§ **Exercise**: Omit the pictures and reproduce the rest of the listing exactly.

[[ Stored data open ]]

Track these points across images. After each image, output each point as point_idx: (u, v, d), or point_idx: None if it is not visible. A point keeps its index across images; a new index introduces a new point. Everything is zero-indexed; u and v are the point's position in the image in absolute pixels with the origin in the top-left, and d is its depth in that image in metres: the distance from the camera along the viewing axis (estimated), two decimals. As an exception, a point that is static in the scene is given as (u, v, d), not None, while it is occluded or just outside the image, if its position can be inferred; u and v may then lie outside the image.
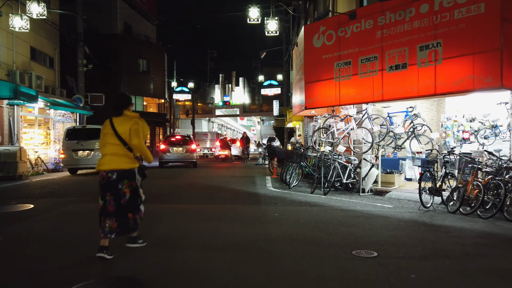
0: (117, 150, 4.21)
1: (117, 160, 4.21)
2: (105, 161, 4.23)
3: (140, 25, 39.08)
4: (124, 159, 4.23)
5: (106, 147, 4.26)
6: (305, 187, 10.59)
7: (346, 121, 10.07)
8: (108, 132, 4.26)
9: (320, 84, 9.57)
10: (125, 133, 4.20)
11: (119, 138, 4.20)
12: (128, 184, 4.29)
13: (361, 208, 7.27)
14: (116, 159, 4.21)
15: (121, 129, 4.21)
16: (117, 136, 4.20)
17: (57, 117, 18.00)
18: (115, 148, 4.22)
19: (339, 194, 9.27)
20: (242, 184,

[[ Stored data closed ]]

§ **Written response**:
Track these points across images. After each image, output each point as point_idx: (u, v, d), or point_idx: None if it is not visible. A point keeps its index across images; a new index introduces a new point. Everything is zero-indexed; u and v are the point's position in the image in absolute pixels with the origin in the top-left, and d is its depth in that image in metres: the distance from the camera along the viewing axis (estimated), two decimals. As an exception, a point that is static in the scene is given as (u, v, d), not None, while it is occluded or just outside the image, if its position can be inferred; u and v may then lie outside the image.
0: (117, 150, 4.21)
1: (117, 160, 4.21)
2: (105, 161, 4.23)
3: (140, 25, 39.08)
4: (124, 159, 4.23)
5: (106, 147, 4.26)
6: (305, 187, 10.59)
7: (346, 121, 10.07)
8: (108, 132, 4.26)
9: (320, 84, 9.57)
10: (125, 133, 4.20)
11: (119, 138, 4.20)
12: (128, 184, 4.29)
13: (361, 208, 7.27)
14: (116, 159, 4.21)
15: (121, 129, 4.21)
16: (117, 136, 4.20)
17: (57, 117, 18.00)
18: (115, 148, 4.22)
19: (339, 194, 9.27)
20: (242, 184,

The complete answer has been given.